▼

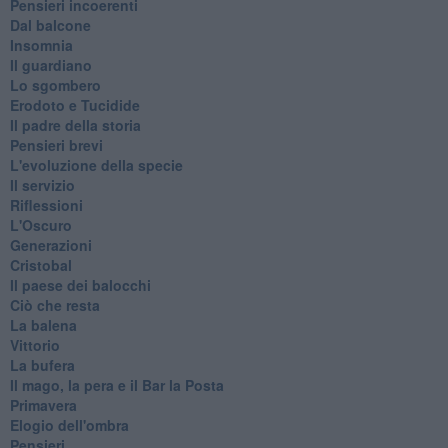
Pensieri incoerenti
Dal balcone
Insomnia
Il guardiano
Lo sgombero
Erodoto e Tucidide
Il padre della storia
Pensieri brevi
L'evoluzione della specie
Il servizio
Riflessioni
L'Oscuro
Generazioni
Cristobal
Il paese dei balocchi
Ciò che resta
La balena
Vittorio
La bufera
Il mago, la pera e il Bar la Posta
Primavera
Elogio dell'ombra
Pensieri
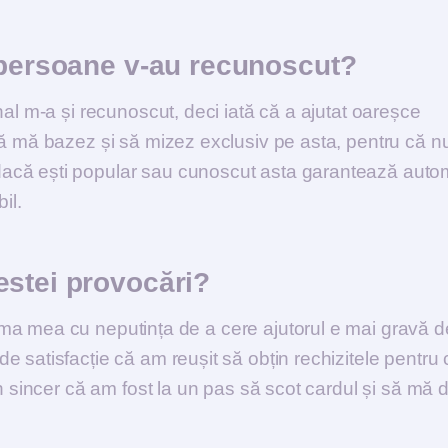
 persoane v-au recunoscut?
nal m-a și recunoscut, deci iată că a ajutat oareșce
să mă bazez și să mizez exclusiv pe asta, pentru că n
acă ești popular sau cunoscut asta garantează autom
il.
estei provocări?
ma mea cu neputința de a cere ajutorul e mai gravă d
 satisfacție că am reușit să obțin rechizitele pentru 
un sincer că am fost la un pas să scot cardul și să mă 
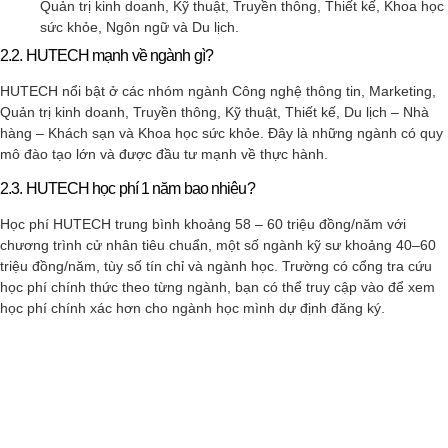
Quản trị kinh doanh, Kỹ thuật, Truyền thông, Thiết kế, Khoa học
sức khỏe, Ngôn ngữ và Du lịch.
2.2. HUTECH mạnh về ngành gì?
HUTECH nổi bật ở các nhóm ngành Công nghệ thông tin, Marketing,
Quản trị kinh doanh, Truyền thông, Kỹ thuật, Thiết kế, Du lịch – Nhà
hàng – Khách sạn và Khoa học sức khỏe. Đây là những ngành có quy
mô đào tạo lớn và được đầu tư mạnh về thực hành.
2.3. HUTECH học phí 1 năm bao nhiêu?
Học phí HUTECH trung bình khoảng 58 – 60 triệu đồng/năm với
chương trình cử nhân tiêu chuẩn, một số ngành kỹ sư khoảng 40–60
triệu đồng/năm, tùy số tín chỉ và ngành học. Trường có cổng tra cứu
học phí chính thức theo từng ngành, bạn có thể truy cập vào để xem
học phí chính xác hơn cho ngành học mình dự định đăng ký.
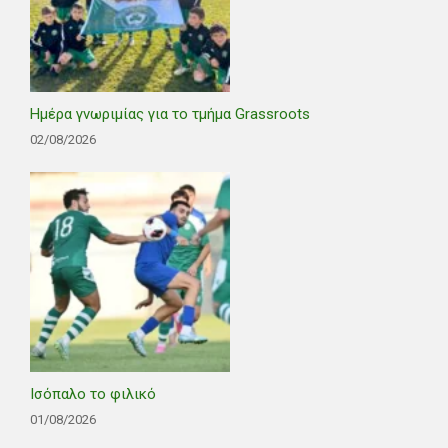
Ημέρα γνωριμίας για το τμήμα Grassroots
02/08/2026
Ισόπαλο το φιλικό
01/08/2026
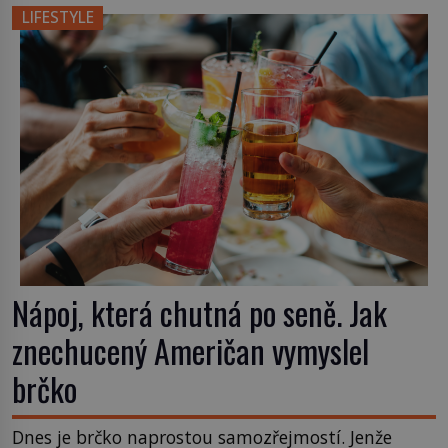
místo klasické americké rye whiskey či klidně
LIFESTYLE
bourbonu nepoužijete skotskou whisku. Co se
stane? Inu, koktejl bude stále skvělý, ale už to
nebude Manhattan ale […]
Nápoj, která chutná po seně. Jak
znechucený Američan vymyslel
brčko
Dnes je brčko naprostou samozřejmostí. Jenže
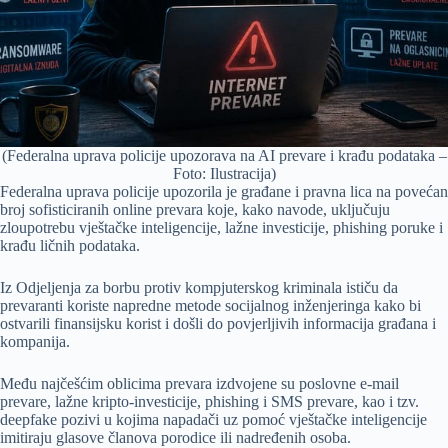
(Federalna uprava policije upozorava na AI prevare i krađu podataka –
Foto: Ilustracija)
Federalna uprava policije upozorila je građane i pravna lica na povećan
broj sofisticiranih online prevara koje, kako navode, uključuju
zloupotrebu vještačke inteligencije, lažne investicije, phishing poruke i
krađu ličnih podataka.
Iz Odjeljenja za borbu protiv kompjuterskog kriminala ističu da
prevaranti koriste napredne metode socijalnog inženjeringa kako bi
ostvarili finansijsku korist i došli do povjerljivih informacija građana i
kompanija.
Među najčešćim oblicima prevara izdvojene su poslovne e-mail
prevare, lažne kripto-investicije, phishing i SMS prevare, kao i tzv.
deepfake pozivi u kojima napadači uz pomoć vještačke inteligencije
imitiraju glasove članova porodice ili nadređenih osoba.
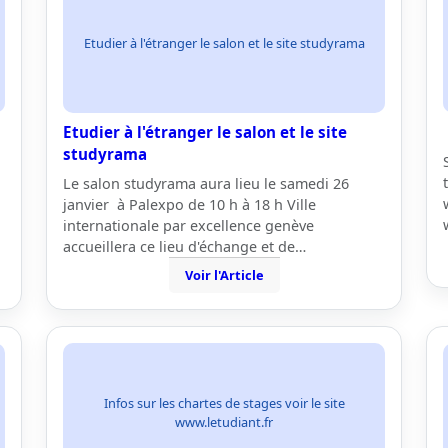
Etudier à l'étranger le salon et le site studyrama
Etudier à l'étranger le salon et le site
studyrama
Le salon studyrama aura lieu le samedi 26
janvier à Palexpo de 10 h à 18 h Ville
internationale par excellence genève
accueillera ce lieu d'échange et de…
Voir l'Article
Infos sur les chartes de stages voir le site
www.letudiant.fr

▲
▼

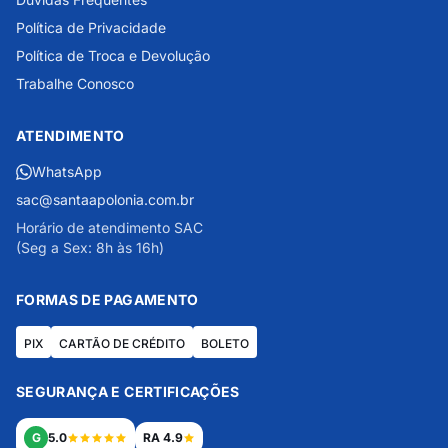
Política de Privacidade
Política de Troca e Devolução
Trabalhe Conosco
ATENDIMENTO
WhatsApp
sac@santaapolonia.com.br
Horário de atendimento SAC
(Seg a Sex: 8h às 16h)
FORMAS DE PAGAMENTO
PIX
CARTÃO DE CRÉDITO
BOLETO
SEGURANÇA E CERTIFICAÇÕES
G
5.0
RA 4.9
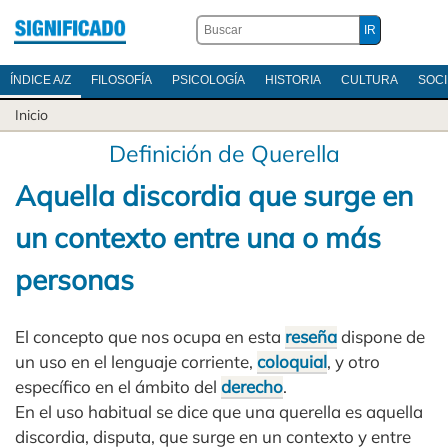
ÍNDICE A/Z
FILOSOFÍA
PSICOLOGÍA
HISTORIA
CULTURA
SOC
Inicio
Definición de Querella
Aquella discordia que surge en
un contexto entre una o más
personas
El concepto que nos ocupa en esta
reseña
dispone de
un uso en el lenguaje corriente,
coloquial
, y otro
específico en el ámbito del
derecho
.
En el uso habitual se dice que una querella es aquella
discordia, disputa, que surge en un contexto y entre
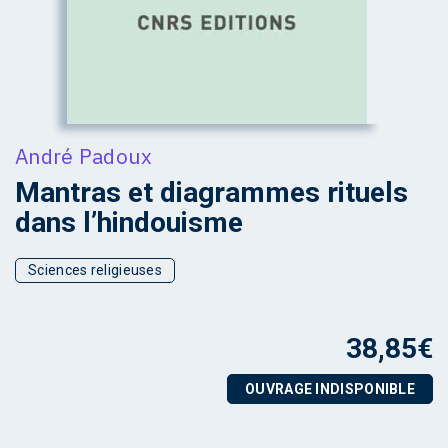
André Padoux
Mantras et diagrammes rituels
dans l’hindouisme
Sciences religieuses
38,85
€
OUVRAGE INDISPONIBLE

▲
▼

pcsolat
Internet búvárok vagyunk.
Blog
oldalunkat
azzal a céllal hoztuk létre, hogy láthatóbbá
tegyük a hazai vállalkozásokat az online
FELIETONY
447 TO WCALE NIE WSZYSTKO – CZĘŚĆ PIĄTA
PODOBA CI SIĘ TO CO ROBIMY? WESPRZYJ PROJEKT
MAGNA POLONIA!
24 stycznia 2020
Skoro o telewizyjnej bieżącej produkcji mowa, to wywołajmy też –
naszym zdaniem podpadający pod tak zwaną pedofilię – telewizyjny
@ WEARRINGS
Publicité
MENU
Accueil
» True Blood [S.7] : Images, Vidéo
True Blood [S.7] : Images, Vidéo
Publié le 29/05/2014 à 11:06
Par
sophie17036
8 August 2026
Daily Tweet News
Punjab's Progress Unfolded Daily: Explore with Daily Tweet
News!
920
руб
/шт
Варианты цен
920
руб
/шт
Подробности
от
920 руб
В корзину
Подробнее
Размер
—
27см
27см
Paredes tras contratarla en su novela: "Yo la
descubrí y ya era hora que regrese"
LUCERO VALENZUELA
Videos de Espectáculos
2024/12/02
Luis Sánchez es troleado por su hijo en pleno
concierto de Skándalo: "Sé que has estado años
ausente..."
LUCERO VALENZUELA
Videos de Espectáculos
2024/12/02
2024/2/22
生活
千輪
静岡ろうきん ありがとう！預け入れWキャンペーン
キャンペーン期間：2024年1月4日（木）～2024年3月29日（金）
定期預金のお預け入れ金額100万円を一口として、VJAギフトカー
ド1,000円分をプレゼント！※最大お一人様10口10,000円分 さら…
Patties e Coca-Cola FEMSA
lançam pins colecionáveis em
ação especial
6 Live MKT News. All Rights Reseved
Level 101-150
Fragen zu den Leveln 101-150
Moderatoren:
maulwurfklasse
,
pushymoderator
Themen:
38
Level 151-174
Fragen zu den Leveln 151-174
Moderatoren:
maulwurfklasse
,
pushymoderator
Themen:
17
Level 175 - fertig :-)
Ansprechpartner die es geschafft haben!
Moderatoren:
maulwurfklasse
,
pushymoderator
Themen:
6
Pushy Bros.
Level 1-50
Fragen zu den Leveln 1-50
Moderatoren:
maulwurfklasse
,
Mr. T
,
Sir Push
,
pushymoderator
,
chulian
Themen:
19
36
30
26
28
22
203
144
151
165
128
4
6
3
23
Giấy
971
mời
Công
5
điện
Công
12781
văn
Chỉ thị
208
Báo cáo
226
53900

▲

> Request
Rewrite the part of the data that opens with the line containing "Ημέρα γνωριμίας για το τμήμα Grassroots" and closes with the line containing "Dnes je brčko naprostou samozřejmostí. Jenže", replacing "brčko" with "slámka" and changing nothing else. Omit the pictures from the output.

> Completed task
Ημέρα γνωριμίας για το τμήμα Grassroots
02/08/2026
Ισόπαλο το φιλικό
01/08/2026
místo klasické americké rye whiskey či klidně
LIFESTYLE
bourbonu nepoužijete skotskou whisku. Co se
stane? Inu, koktejl bude stále skvělý, ale už to
nebude Manhattan ale […]
Nápoj, která chutná po seně. Jak
znechucený Američan vymyslel
slámka
Dnes je slámka naprostou samozřejmostí. Jenže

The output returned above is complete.